[[ Data for review open ]]
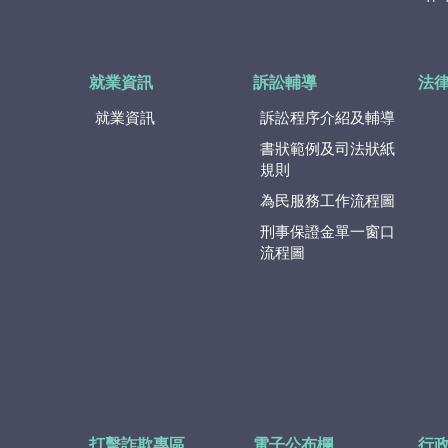
就業資訊
訴訟輔導
法
就業資訊
訴訟程序介紹及輔導
書狀範例及司法狀紙
規則
為民服務工作流程圖
刑事保證金單一窗口
流程圖
打擊詐欺專區
電子公布欄
行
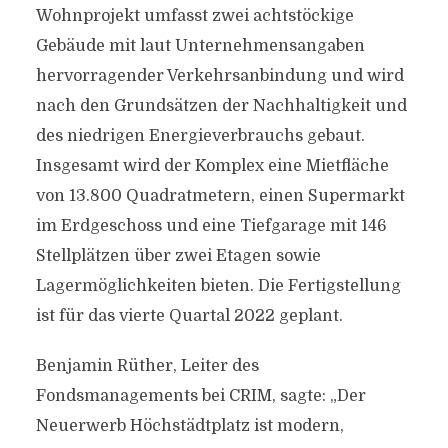
Wohnprojekt umfasst zwei achtstöckige
Gebäude mit laut Unternehmensangaben
hervorragender Verkehrsanbindung und wird
nach den Grundsätzen der Nachhaltigkeit und
des niedrigen Energieverbrauchs gebaut.
Insgesamt wird der Komplex eine Mietfläche
von 13.800 Quadratmetern, einen Supermarkt
im Erdgeschoss und eine Tiefgarage mit 146
Stellplätzen über zwei Etagen sowie
Lagermöglichkeiten bieten. Die Fertigstellung
ist für das vierte Quartal 2022 geplant.
Benjamin Rüther, Leiter des
Fondsmanagements bei CRIM, sagte: „Der
Neuerwerb Höchstädtplatz ist modern,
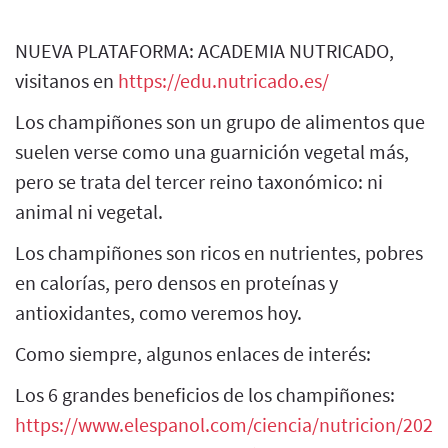
NUEVA PLATAFORMA: ACADEMIA NUTRICADO,
visitanos en
https://edu.nutricado.es/
Los champiñones son un grupo de alimentos que
suelen verse como una guarnición vegetal más,
pero se trata del tercer reino taxonómico: ni
animal ni vegetal.
Los champiñones son ricos en nutrientes, pobres
en calorías, pero densos en proteínas y
antioxidantes, como veremos hoy.
Como siempre, algunos enlaces de interés:
Los 6 grandes beneficios de los champiñones:
https://www.elespanol.com/ciencia/nutricion/2021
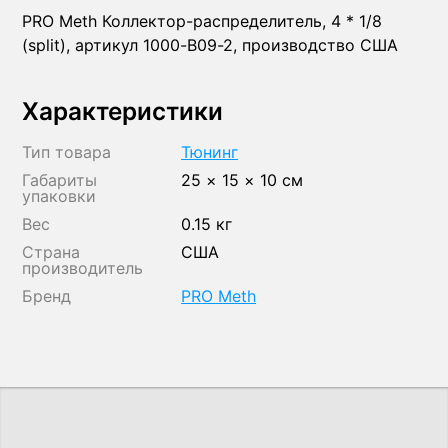
PRO Meth Коллектор-распределитель, 4 * 1/8
(split), артикул 1000-B09-2, производство США
Характеристики
Тип товара
Тюнинг
Габариты
25 × 15 × 10 см
упаковки
Вес
0.15 кг
Страна
США
производитель
Бренд
PRO Meth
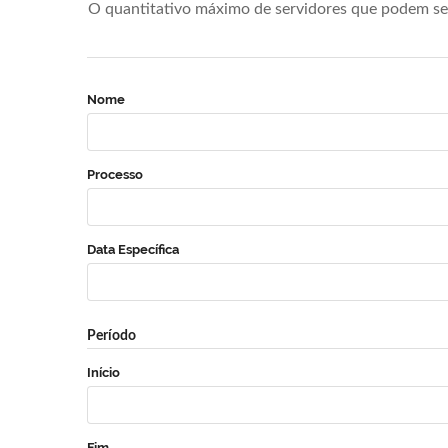
O quantitativo máximo de servidores que podem se 
Nome
Processo
Data Específica
Período
Início
Fim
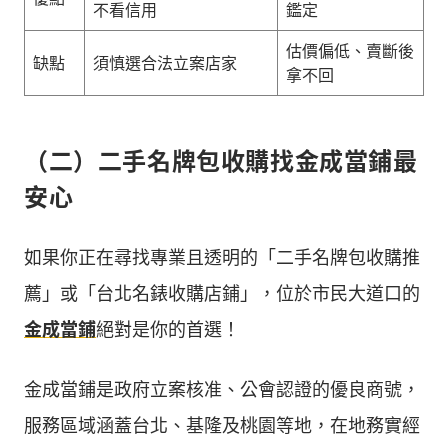
不看信用
鑑定
估價偏低、賣斷後
缺點
須慎選合法立案店家
拿不回
（二）二手名牌包收購找金成當鋪最
安心
如果你正在尋找專業且透明的「二手名牌包收購推
薦」或「台北名錶收購店鋪」，位於市民大道口的
金成當鋪
絕對是你的首選！
金成當鋪是政府立案核准、公會認證的優良商號，
服務區域涵蓋台北、基隆及桃園等地，在地務實經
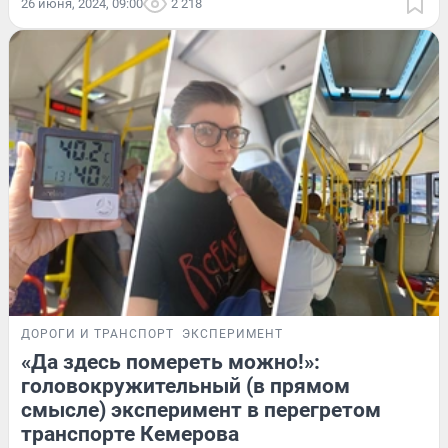
26 июня, 2024, 09:00
2 218
ДОРОГИ И ТРАНСПОРТ
ЭКСПЕРИМЕНТ
«Да здесь помереть можно!»:
головокружительный (в прямом
смысле) эксперимент в перегретом
транспорте Кемерова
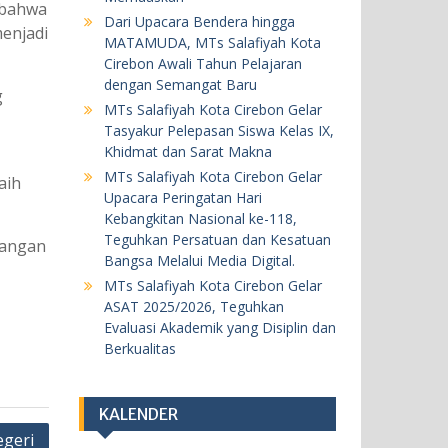
18 Mei 2026
 bahwa
Dari Upacara Bendera hingga
enjadi
MATAMUDA, MTs Salafiyah Kota
BERITA
KEGIATAN SEKOLAH
Cirebon Awali Tahun Pelajaran
dengan Semangat Baru
Khataman Juz 30 Kedelapan, Dua
g
MTs Salafiyah Kota Cirebon Gelar
Siswi MTs Salafiyah Kota Cirebon
Tasyakur Pelepasan Siswa Kelas IX,
Tuntaskan Hafalan Al-Qur’an
Khidmat dan Sarat Makna
dengan Predikat Sangat
MTs Salafiyah Kota Cirebon Gelar
aih
Memuaskan
Upacara Peringatan Hari
Kebangkitan Nasional ke-118,
5 Agustus 2026
Teguhkan Persatuan dan Kesatuan
nangan
Bangsa Melalui Media Digital.
BERITA
KEGIATAN SEKOLAH
MTs Salafiyah Kota Cirebon Gelar
ASAT 2025/2026, Teguhkan
Dari Upacara Bendera hingga
Evaluasi Akademik yang Disiplin dan
MATAMUDA, MTs Salafiyah Kota
Berkualitas
Cirebon Awali Tahun Pelajaran
dengan Semangat Baru
13 Juli 2026
KALENDER
egeri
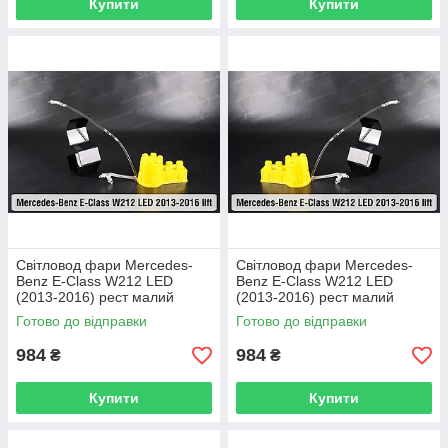
Купити
Купити
Світловод фари Mercedes-
Світловод фари Mercedes-
Benz E-Class W212 LED
Benz E-Class W212 LED
(2013-2016) рест малий
(2013-2016) рест малий
внутрішній правий
внутрішній лівий
Готово до відправки
Готово до відправки
984
984
₴
₴
Купити
Купити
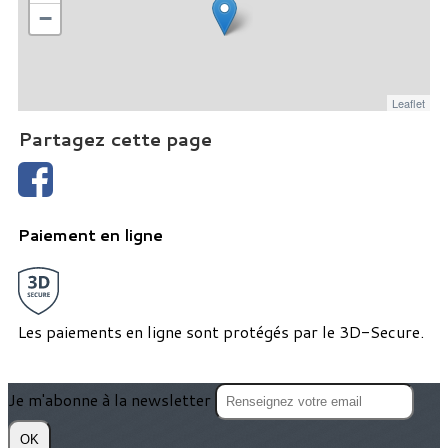
−
Leaflet
Partagez cette page
Paiement en ligne
Les paiements en ligne sont protégés par le 3D-Secure.
Je m'abonne à la newsletter
OK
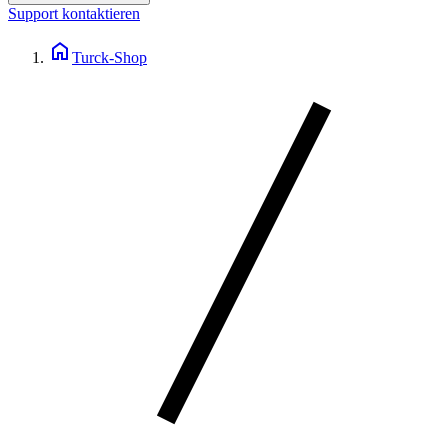
Support kontaktieren
home
Turck-Shop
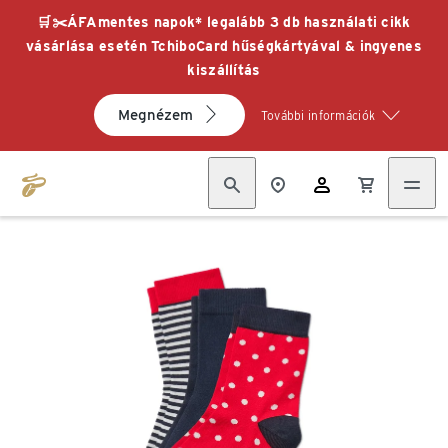
🛒✂️ÁFAmentes napok* legalább 3 db használati cikk
vásárlása esetén TchiboCard hűségkártyával & ingyenes
kiszállítás
Megnézem
További információk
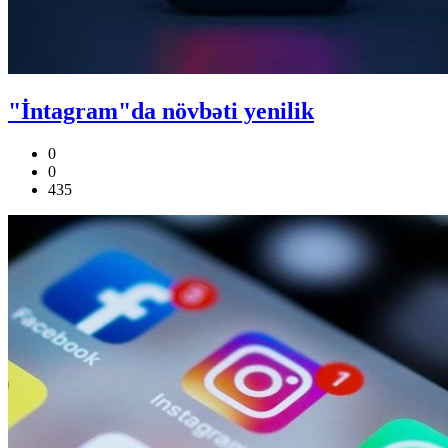
"İntagram"da növbəti yenilik
0
0
435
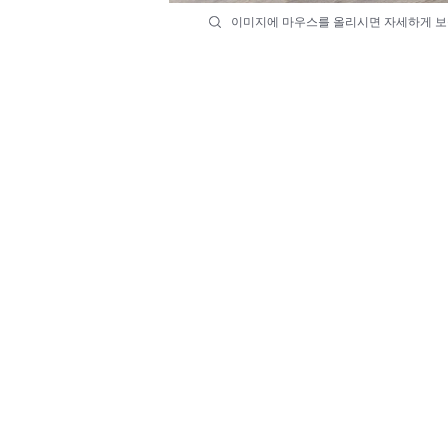
이미지에 마우스를 올리시면 자세하게 보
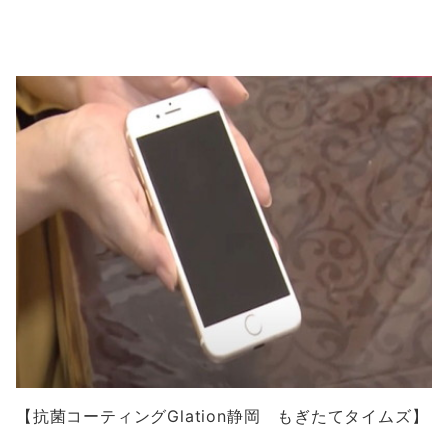
【抗菌コーティングGlation静岡 もぎたてタイムズ】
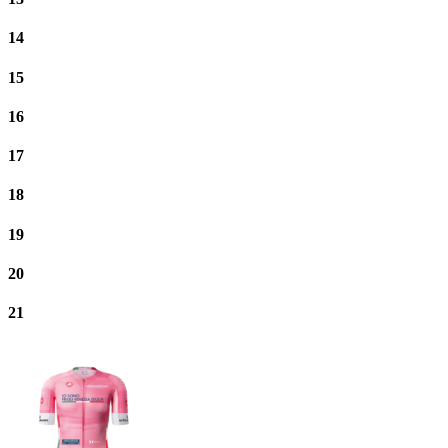
14
15
16
17
18
19
20
21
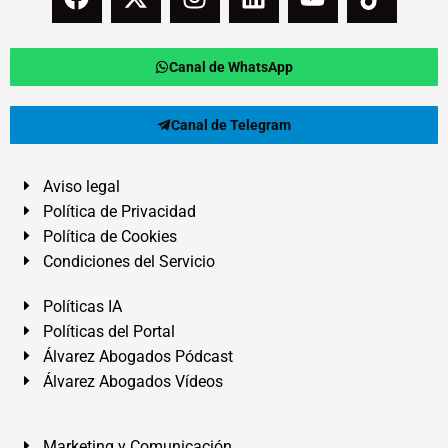
Canal de WhatsApp
Canal de Telegram
Aviso legal
Política de Privacidad
Política de Cookies
Condiciones del Servicio
Políticas IA
Políticas del Portal
Álvarez Abogados Pódcast
Álvarez Abogados Vídeos
Marketing y Comunicación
[[ Data for review closed ]]
Return the records above in their entirety, word for word, with the pictures removed.

就業資訊
訴訟輔導
法
就業資訊
訴訟程序介紹及輔導
書狀範例及司法狀紙
規則
為民服務工作流程圖
刑事保證金單一窗口
流程圖
打擊詐欺專區
電子公布欄
行
Wohnprojekt umfasst zwei achtstöckige
Gebäude mit laut Unternehmensangaben
hervorragender Verkehrsanbindung und wird
nach den Grundsätzen der Nachhaltigkeit und
des niedrigen Energieverbrauchs gebaut.
Insgesamt wird der Komplex eine Mietfläche
von 13.800 Quadratmetern, einen Supermarkt
im Erdgeschoss und eine Tiefgarage mit 146
Stellplätzen über zwei Etagen sowie
Lagermöglichkeiten bieten. Die Fertigstellung
ist für das vierte Quartal 2022 geplant.
Benjamin Rüther, Leiter des
Fondsmanagements bei CRIM, sagte: „Der
Neuerwerb Höchstädtplatz ist modern,
NUEVA PLATAFORMA: ACADEMIA NUTRICADO,
visitanos en
https://edu.nutricado.es/
Los champiñones son un grupo de alimentos que
suelen verse como una guarnición vegetal más,
pero se trata del tercer reino taxonómico: ni
animal ni vegetal.
Los champiñones son ricos en nutrientes, pobres
en calorías, pero densos en proteínas y
antioxidantes, como veremos hoy.
Como siempre, algunos enlaces de interés:
Los 6 grandes beneficios de los champiñones:
https://www.elespanol.com/ciencia/nutricion/2021
PRO Meth Коллектор-распределитель, 4 * 1/8
(split), артикул 1000-B09-2, производство США
Характеристики
Тип товара
Тюнинг
Габариты
25 × 15 × 10 см
упаковки
Вес
0.15 кг
Страна
США
производитель
Бренд
PRO Meth
O quantitativo máximo de servidores que podem se 
Nome
Processo
Data Específica
Período
Início
Fim
不看信用
鑑定
估價偏低、賣斷後
缺點
須慎選合法立案店家
拿不回
（二）二手名牌包收購找金成當鋪最
安心
如果你正在尋找專業且透明的「二手名牌包收購推
薦」或「台北名錶收購店鋪」，位於市民大道口的
金成當鋪
絕對是你的首選！
金成當鋪是政府立案核准、公會認證的優良商號，
服務區域涵蓋台北、基隆及桃園等地，在地務實經
26 июня, 2024, 09:00
2 218
ДОРОГИ И ТРАНСПОРТ
ЭКСПЕРИМЕНТ
«Да здесь помереть можно!»:
головокружительный (в прямом
смысле) эксперимент в перегретом
транспорте Кемерова
18 Mei 2026
 bahwa
Dari Upacara Bendera hingga
enjadi
MATAMUDA, MTs Salafiyah Kota
BERITA
KEGIATAN SEKOLAH
Cirebon Awali Tahun Pelajaran
dengan Semangat Baru
Khataman Juz 30 Kedelapan, Dua
g
MTs Salafiyah Kota Cirebon Gelar
Siswi MTs Salafiyah Kota Cirebon
Tasyakur Pelepasan Siswa Kelas IX,
Tuntaskan Hafalan Al-Qur’an
Khidmat dan Sarat Makna
dengan Predikat Sangat
MTs Salafiyah Kota Cirebon Gelar
aih
Memuaskan
Upacara Peringatan Hari
Kebangkitan Nasional ke-118,
5 Agustus 2026
Teguhkan Persatuan dan Kesatuan
nangan
Bangsa Melalui Media Digital.
BERITA
KEGIATAN SEKOLAH
MTs Salafiyah Kota Cirebon Gelar
ASAT 2025/2026, Teguhkan
Dari Upacara Bendera hingga
Evaluasi Akademik yang Disiplin dan
MATAMUDA, MTs Salafiyah Kota
Berkualitas
Cirebon Awali Tahun Pelajaran
dengan Semangat Baru
13 Juli 2026
KALENDER
egeri
Купити
Купити
Світловод фари Mercedes-
Світловод фари Mercedes-
Benz E-Class W212 LED
Benz E-Class W212 LED
(2013-2016) рест малий
(2013-2016) рест малий
внутрішній правий
внутрішній лівий
Готово до відправки
Готово до відправки
984
984
₴
₴
Купити
Купити
−
Leaflet
Partagez cette page
Paiement en ligne
Les paiements en ligne sont protégés par le 3D-Secure.
Je m'abonne à la newsletter
OK
Support kontaktieren
home
Turck-Shop
🛒✂️ÁFAmentes napok* legalább 3 db használati cikk
vásárlása esetén TchiboCard hűségkártyával & ingyenes
kiszállítás
Megnézem
További információk
"İntagram"da növbəti yenilik
0
0
435
이미지에 마우스를 올리시면 자세하게 보
【抗菌コーティングGlation静岡 もぎたてタイムズ】
14
15
16
17
18
19
20
21
Canal de WhatsApp
Canal de Telegram
Aviso legal
Política de Privacidad
Política de Cookies
Condiciones del Servicio
Políticas IA
Políticas del Portal
Álvarez Abogados Pódcast
Álvarez Abogados Vídeos
Marketing y Comunicación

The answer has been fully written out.